Kennedy reaffirms Wise's decision
Trustees chairman gives chancellor his support as English department votes no confidence
URBANA — In response to recent rumblings about a change in strategy regarding Steven Salaita, University of Illinois Board of Trustee Chairman Christopher Kennedy on Tuesday reaffirmed his support of the chancellor's decision to not forward the controversial professor's appointment to the board for approval.
"The board has been supportive of the chancellor's decision in the past, and as we look to the future, I doubt the board's position will change," Kennedy told The News-Gazette on Tuesday.
His comments come amid some speculation that Salaita's appointment may appear on UI trustees' agenda next week, essentially forcing them to vote publicly on the case.
Chancellor Phyllis Wise wrote to Salaita on Aug. 1, saying she would not forward his appointment to the board because an affirmative vote was unlikely.
Meanwhile Tuesday, the English Department on the Urbana campus approved a vote of no confidence in the board, President Bob Easter and Wise, adding its name to the list of academic units voicing concern about administration overriding faculty decisions and violating principles of shared governance, academic freedom and freedom of speech.
"Our statement names the board of trustees first because we think the bulk of the responsibility for this terrible decision lies with the trustees and we believe more attention should be paid to their role in the events," English professor and chair Michael Rothberg told The News-Gazette late Tuesday.
More than 50 faculty members participated in the vote, Rothberg said, adding that the result was "overwhelmingly" in favor of the resolution.
This evening, Wise and Provost Ilesanmi Adesida are scheduled to meet with the Illinois Student Senate, and students on both sides of the issue are expected to speak. Also ongoing is the circulation of a letter of support for the chancellor by community members and other faculty.
Two committees of the board meet today via video conferences, but the board as a whole will next meet on Sept. 11, in Urbana; it's a regularly scheduled board meeting. Trustees have final say on faculty appointment matters, per university statutes, and academic appointments are typically approved by voice vote at board meetings. Such appointments are forwarded to the board as part of its regular agenda.
University spokesman Tom Hardy on Tuesday said he was not aware of any change in the Salaita situation.
The board's agenda, however, is still being assembled and has not been finalized.
Salaita was expected to start teaching American Indian Studies courses this fall, but last month Wise and Vice President Christophe Pierre said Salaita's appointment would not be forwarded to the board for formal approval. The move followed an outcry to Salaita's profanity-rich social media posts in which he blasted Israel and its supporters in the wake of Israel's invasion of Gaza.
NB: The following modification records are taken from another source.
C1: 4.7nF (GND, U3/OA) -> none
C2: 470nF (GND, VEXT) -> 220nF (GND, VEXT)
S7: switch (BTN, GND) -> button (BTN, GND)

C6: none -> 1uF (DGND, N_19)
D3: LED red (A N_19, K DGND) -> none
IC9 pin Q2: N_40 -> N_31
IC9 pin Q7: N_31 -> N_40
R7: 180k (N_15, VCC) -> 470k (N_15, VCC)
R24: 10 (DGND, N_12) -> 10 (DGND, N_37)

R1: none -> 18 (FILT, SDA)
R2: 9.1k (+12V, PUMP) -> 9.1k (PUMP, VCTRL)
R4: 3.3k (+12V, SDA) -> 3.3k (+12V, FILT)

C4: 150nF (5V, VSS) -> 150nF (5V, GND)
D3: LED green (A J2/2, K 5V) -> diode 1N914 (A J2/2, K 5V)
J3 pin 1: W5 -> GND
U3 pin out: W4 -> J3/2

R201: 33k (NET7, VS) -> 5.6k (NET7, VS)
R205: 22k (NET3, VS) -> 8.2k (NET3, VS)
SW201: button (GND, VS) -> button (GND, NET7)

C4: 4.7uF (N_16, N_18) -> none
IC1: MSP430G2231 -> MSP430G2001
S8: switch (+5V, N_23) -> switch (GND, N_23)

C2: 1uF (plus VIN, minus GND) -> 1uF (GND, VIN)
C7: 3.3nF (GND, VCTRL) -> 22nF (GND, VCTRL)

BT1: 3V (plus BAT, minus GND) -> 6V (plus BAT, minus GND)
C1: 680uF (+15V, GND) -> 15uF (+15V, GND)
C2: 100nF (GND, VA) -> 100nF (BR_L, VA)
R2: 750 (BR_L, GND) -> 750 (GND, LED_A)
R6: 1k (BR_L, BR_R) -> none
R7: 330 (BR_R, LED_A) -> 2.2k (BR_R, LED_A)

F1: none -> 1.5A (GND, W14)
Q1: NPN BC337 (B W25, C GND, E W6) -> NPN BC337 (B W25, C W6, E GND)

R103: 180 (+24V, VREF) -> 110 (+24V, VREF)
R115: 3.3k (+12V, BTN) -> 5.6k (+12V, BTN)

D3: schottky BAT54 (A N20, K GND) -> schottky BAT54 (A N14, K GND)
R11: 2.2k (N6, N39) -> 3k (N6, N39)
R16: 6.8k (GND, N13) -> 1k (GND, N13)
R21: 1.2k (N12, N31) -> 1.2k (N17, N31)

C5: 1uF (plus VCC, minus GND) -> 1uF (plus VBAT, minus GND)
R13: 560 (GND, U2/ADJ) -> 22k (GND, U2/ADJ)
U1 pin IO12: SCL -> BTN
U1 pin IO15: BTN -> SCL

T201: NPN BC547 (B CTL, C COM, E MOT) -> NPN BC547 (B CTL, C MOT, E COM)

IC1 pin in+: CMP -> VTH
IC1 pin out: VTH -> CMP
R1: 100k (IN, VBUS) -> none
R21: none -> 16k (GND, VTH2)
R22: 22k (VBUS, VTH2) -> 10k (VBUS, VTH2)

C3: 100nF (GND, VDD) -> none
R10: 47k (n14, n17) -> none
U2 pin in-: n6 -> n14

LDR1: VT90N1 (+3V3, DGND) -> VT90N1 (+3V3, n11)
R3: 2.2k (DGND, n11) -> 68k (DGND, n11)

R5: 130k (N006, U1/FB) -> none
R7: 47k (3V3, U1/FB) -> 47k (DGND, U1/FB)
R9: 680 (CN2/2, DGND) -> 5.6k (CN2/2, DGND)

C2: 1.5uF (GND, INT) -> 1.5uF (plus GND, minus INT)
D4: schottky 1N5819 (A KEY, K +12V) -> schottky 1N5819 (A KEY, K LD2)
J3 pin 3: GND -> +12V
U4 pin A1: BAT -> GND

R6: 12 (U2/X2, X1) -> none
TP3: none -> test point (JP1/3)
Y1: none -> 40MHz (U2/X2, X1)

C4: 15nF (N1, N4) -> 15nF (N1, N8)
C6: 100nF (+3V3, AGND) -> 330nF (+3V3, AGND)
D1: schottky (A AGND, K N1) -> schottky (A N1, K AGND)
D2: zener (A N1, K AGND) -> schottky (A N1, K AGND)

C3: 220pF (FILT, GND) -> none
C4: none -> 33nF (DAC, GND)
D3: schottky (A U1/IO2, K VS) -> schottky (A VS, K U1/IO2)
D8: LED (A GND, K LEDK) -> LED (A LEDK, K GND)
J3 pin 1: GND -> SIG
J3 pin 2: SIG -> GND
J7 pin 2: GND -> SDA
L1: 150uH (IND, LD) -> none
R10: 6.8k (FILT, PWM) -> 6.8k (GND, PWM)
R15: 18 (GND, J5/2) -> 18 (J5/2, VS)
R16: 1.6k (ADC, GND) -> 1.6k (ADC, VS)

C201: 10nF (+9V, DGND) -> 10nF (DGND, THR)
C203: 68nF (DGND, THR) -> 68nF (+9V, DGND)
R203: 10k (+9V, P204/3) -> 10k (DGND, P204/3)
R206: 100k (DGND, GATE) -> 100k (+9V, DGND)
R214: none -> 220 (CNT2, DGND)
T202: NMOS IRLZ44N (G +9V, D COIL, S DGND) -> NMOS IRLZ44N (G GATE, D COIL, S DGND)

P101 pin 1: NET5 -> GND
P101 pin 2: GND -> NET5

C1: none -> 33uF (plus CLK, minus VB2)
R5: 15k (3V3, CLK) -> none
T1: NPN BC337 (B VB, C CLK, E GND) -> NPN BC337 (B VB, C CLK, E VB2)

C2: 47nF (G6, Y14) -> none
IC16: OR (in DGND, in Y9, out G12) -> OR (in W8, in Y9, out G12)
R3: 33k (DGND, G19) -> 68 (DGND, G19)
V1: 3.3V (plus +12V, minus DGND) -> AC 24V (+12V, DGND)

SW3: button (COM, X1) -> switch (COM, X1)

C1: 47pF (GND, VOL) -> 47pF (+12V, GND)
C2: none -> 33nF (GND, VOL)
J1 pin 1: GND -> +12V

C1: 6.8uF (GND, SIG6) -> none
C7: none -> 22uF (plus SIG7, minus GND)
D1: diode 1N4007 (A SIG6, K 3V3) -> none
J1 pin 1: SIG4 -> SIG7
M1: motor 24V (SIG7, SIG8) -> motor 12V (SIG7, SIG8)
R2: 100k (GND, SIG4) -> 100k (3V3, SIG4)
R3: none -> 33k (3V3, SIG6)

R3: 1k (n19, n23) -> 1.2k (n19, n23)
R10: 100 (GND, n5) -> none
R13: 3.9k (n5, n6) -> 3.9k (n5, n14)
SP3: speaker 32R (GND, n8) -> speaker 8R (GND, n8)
Wealthy alumni, students, parents of students and others wrote to Wise to object to his hiring, with some threatening to withhold financial support of the university if he joined the faculty. Salaita was a Virginia Tech professor until he resigned last year after he accepted the offer from the UI.
Wise had said her decision was based out of concern for the students, campus and community. In a previously released statement, the board has come out expressing "unwavering support" for Wise, saying the university campuses "must be safe harbors where students and faculty from all backgrounds and cultures feel valued, respected and comfortable expressing their views."
But in the ensuing days, the statement sparked outrage among some faculty on the Urbana campus and at other universities. In Urbana, one group held a rally outside Wise's office calling for her to reinstate Salaita and some scholars have canceled their talks as part of an academic boycott of the university.
In its statement Tuesday, the English Department's said the vote "expresses grave disappointment in the way the administration has overridden the multiple levels of rigorous faculty review that make up any offer of a tenured position at our university."
"We are deeply troubled by the disregard for academic freedom, freedom of speech, and the principles of shared governance as well as the complete lack of faculty consultation that the administration has demonstrated. In addition, we are concerned about the possibility that the administration's decision was influenced by political considerations and by the interference of donors and alumni. If this decision is not reversed, we fear that the reputation of the University of Illinois as a site of scholarly excellence and diverse viewpoints will suffer permanent damage. In the face of the administration's troubling actions, we call for the reinstatement of Professor Salaita and we reaffirm the established protocols for hiring, tenure, and promotion that have allowed us to recruit and retain top faculty," the department's statement read.